- **THE TASK**
This exercise asks for a copy of each line in the records below with the word "усадьбы" in it.

*** Opening of EXTRACTED INFORMATION ***

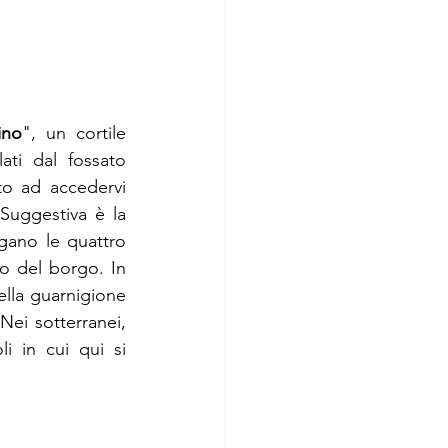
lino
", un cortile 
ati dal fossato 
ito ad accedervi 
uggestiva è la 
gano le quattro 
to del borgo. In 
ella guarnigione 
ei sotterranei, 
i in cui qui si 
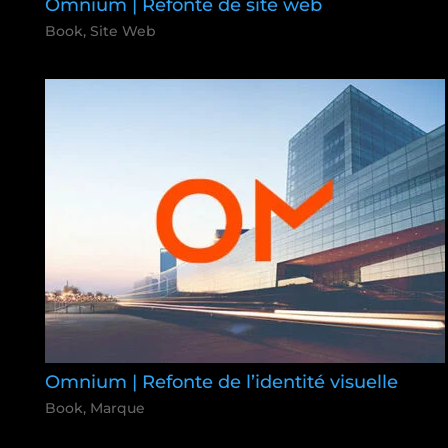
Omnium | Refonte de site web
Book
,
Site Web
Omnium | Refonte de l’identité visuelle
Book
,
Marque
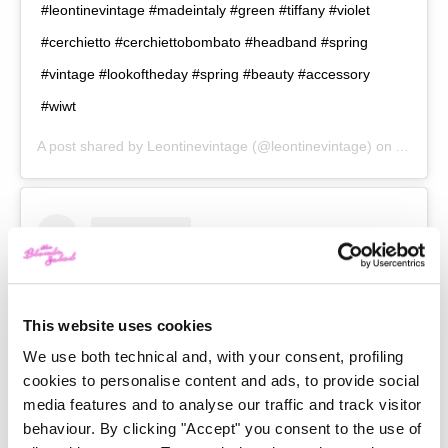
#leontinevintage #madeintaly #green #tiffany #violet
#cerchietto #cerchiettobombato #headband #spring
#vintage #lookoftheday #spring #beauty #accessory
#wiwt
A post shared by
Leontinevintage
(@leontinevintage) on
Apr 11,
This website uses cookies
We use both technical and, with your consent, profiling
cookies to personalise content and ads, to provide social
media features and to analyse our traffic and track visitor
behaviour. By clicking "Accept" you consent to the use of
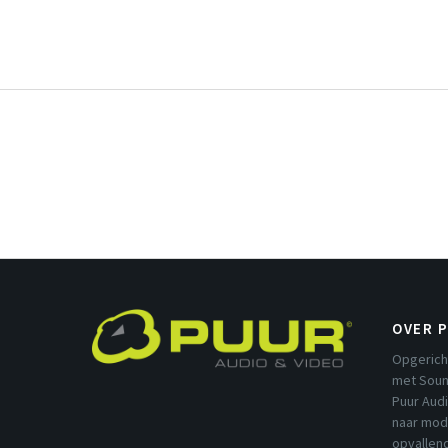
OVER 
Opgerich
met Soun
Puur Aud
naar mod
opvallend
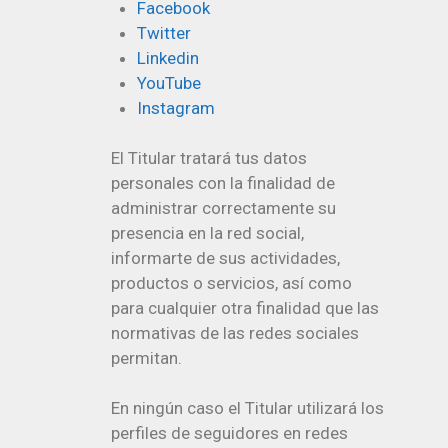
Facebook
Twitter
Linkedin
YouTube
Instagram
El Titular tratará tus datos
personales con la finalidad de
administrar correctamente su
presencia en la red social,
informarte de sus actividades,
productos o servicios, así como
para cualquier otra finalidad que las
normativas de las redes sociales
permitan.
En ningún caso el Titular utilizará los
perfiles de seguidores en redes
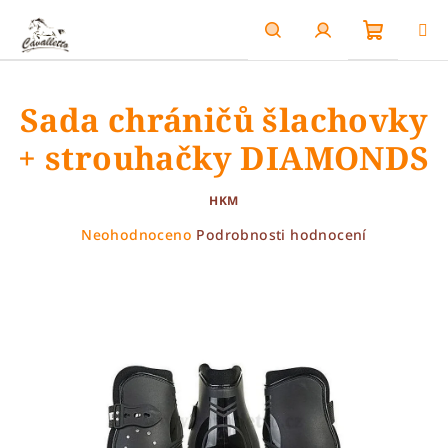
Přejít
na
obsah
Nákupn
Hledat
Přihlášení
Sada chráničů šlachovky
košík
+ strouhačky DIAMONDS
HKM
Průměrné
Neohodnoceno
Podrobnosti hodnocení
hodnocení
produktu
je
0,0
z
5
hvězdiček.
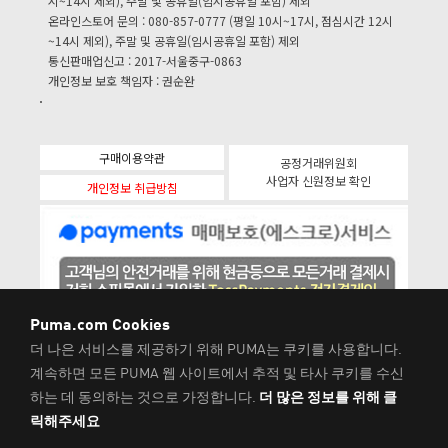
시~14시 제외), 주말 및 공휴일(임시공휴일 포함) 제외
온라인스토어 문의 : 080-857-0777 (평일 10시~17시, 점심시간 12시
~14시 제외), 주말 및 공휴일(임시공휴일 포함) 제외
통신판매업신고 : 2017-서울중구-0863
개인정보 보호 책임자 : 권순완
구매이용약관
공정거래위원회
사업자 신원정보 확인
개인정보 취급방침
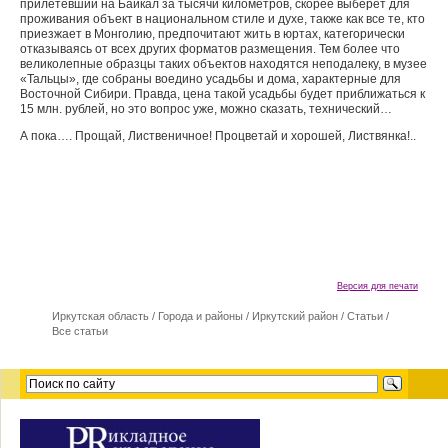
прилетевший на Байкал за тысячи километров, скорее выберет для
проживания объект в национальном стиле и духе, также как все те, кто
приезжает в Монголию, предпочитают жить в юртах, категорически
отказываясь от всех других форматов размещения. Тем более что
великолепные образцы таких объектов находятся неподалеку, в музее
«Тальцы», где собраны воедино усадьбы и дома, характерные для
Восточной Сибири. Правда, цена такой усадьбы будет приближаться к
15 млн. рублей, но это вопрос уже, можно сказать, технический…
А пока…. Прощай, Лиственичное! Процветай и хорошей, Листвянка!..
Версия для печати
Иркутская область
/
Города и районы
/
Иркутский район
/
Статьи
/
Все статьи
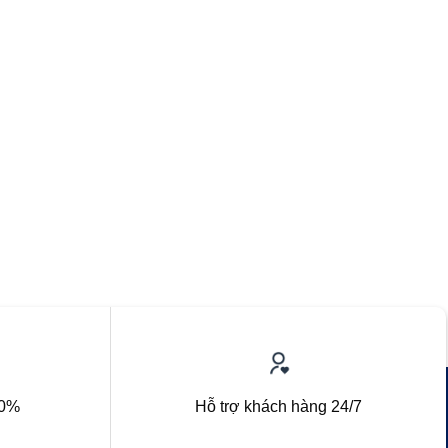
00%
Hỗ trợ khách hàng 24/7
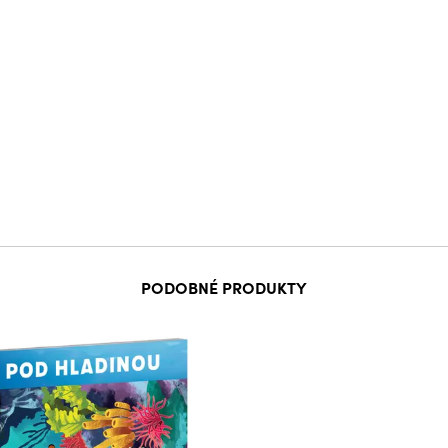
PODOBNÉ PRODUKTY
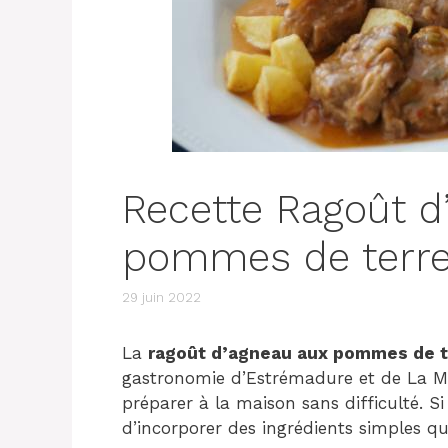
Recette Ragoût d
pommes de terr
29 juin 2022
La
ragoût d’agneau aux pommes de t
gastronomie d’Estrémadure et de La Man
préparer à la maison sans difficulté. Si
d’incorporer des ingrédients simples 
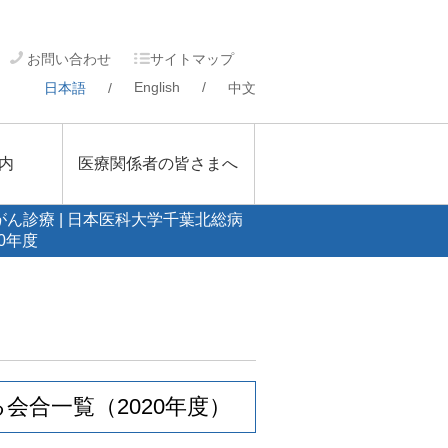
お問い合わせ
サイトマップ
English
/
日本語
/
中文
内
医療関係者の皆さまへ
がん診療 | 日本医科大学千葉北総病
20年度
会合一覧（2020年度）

*** Close of EXTRACTED INFORMATION ***
*** Opening of EXTRACTED INFORMATION ***

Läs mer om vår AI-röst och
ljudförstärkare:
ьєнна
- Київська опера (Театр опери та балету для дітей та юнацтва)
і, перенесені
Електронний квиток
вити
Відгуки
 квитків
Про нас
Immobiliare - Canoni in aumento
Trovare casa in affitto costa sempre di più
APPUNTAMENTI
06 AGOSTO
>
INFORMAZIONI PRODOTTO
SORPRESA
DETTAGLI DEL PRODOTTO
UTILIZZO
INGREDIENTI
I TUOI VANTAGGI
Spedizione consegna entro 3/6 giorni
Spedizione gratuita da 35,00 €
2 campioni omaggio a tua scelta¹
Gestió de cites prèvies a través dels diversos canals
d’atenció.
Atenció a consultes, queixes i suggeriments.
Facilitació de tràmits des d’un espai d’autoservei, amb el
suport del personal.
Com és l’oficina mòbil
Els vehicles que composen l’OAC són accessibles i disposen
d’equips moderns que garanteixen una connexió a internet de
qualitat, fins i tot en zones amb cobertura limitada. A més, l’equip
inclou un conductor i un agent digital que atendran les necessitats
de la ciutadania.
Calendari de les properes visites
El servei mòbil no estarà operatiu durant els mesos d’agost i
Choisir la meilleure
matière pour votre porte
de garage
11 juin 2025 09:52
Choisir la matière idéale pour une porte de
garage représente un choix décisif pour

*** Close of EXTRACTED INFORMATION ***

- **WORKED SOLUTION**
«Тальцы», где собраны воедино усадьбы и дома, характерные для
Восточной Сибири. Правда, цена такой усадьбы будет приближаться к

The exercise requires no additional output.